But she wouldn’t use it. He’d left. Even if she called, it would change nothing.
“Did you tell him what you told me, that if he’d stayed in Pine Hill that you could have fallen for him?”
“What would be the point in telling him that? He was always leaving.”
“I want to see you happy, Sarah. If he makes you happy, then you need to be with him.”
Had her father not been paying attention? Bodie had never meant to stay. He’d come to say thank you, had stayed to help her, and then he was gone.
“I am happy,” she assured her father. She was. She had her father and the Butterflies, her friends and church, and Hamilton House. “I don’t need Bodie to be happy or for anything else.”
She didn’t. Hamilton House would open tomorrow, on Christmas Day, and she’d begin a new adventure.
Just as Bodie had begun a new adventure.
But friends did wish each other Merry Christmas and later that night as she lay in her childhood bed, she sent a text.
She really did hope Bodie had a Merry Christmas.
“I shouldn’t be here. Not on Christmas Eve,” Bodie complained to his best friend as they chilled in Lukas’s living room. Kelly had gone to the nursery to feed Lucy and put her down to bed just a few minutes after Bodie had arrived.
He’d come straight from the airport and was exhausted.
“You really think Kelly would let you go to a hotel room after your flight came in this evening?”
“You didn’t have to tell her when I’d be back.”
“Because she didn’t know when I was scheduled to return?” Lukas challenged, then gestured to the dog lying across Bodie’s lap. “Besides, somebody missed you. Never seen him just sit and stare at the door the way he has the past two weeks.”
Harry had practically tackled him when he’d walked into Lukas’s place. No one had ever missed him the way the dog apparently had.
Bodie stroked his hand along Harry’s spine. Harry lifted his head, gave Bodie’s cheek one appreciative lick, then settled back down.
“Thanks for watching him while I was away.” Closing his eyes, Bodie leaned his head back against the recliner.
He had missed Harry. Missed a lot of things.
But the mission had been good.
An extraction of a well-connected Middle Eastern family who’d gotten trapped behind enemy lines as political winds had shifted.
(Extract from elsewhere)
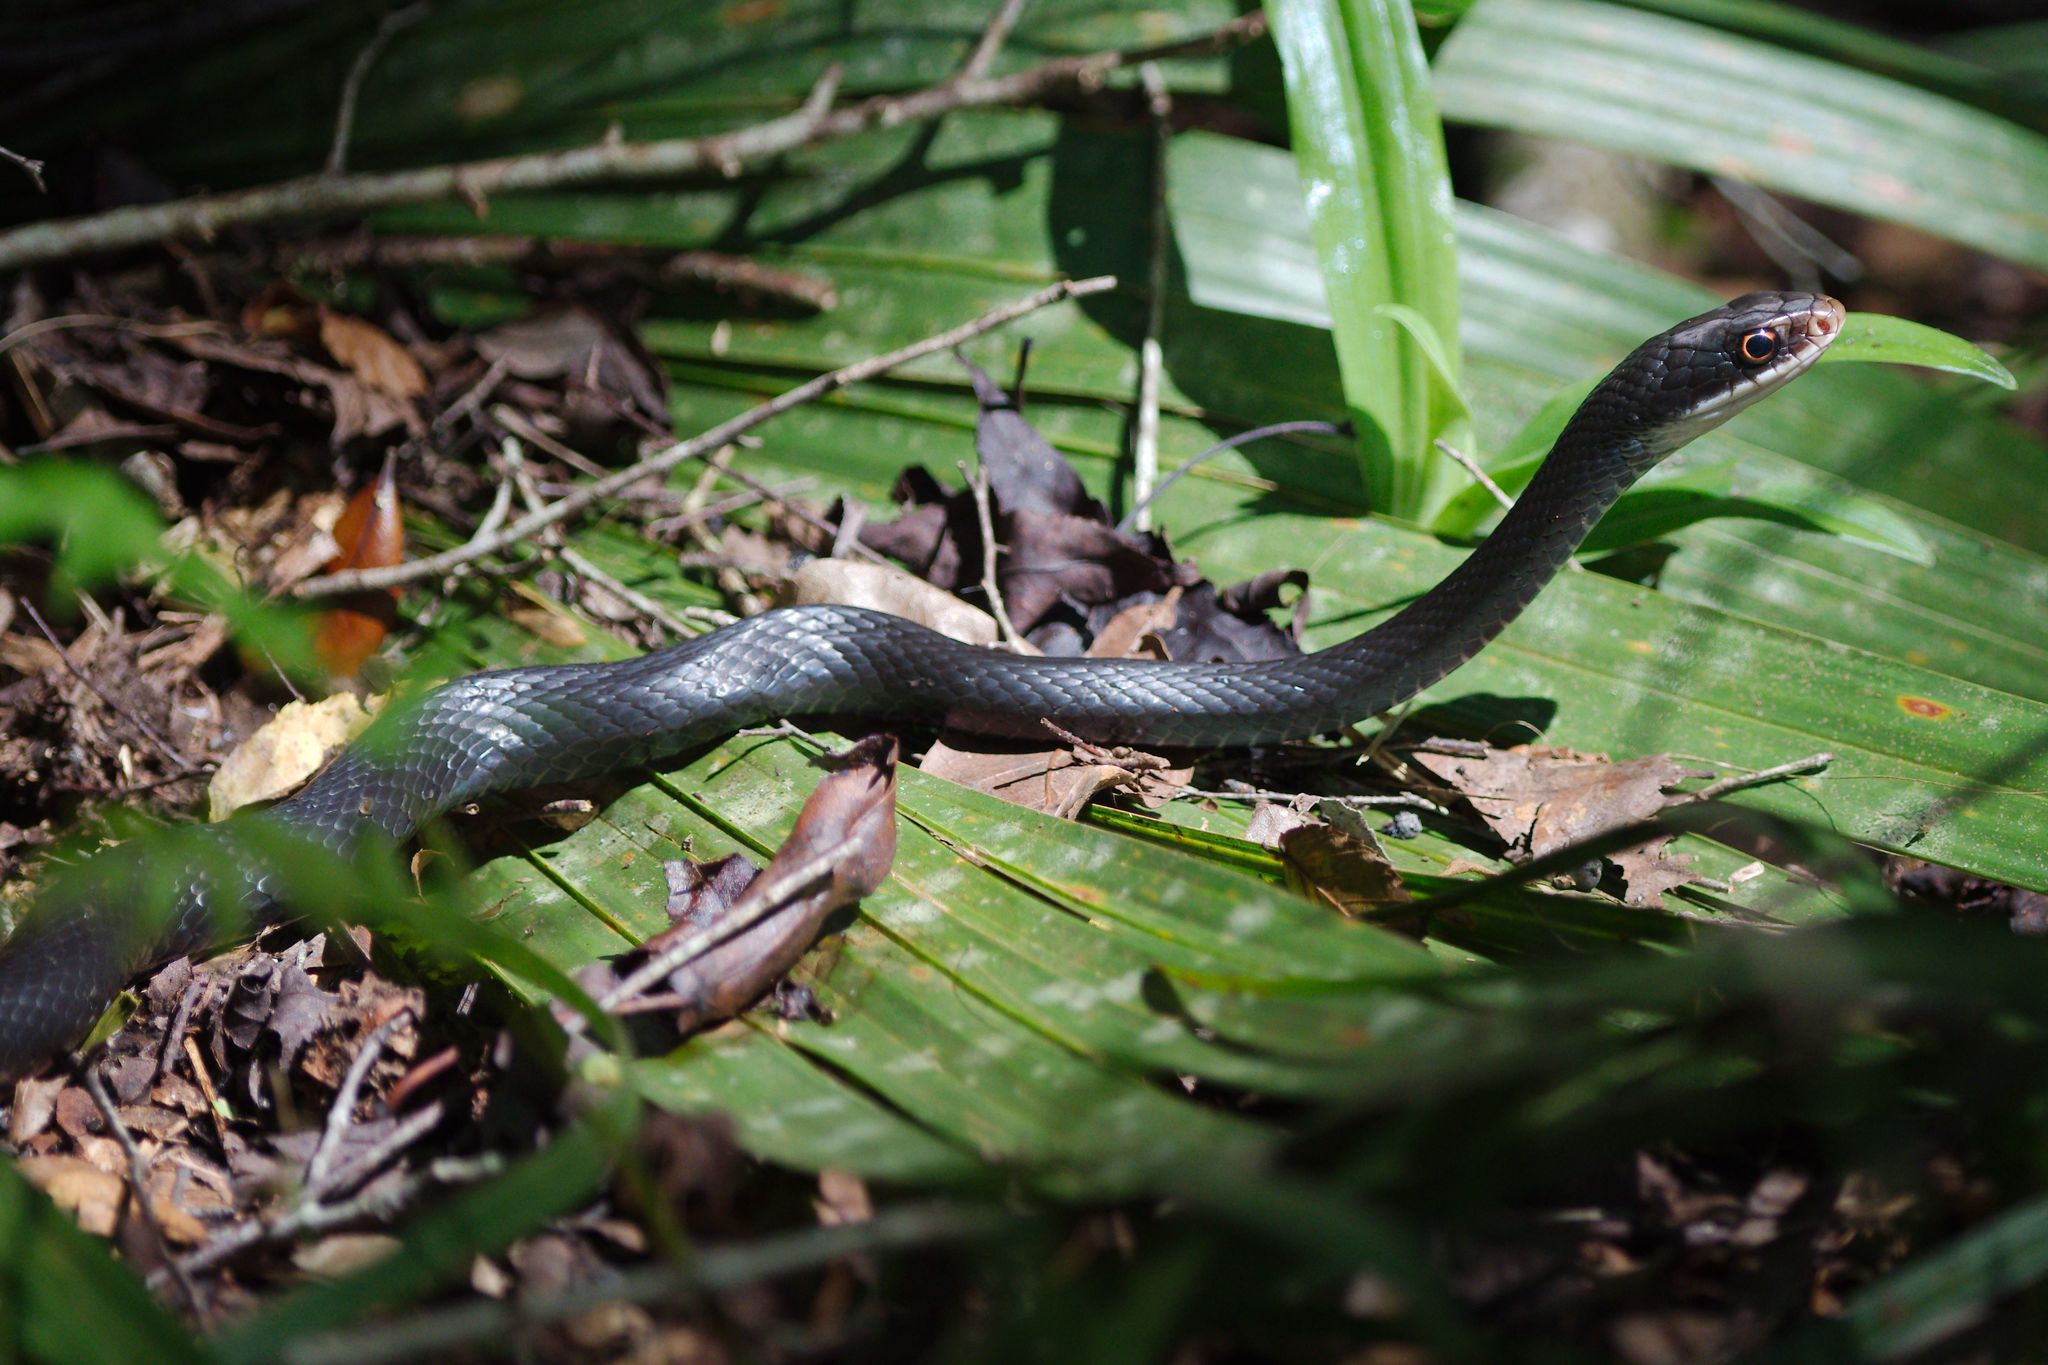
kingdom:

Bodie and his team had gone in, gotten the family out, and moved them to a safe location.
They’d run into resistance, which had tested Body’s readiness, but he’d had no difficulties doing what needed to be done.
Afterwards, flushed with success, he had felt alive, whole.
And yet, he’d also felt as if something were missing.
Someone.
“You planning to stick around until the new year?”
Opening his eyes, he met his friend’s gaze and shook his head. “Figured I’d head out in the morning for Texas.” That way Lukas and Kelly could spend Christmas morning together without his intrusion.
“You’re welcome to stay until January when you go to D.C.”
“For my glorified babysitting job?”
Lukas laughed. “Sorry. Most of our jobs aren’t like the one you just pulled off.”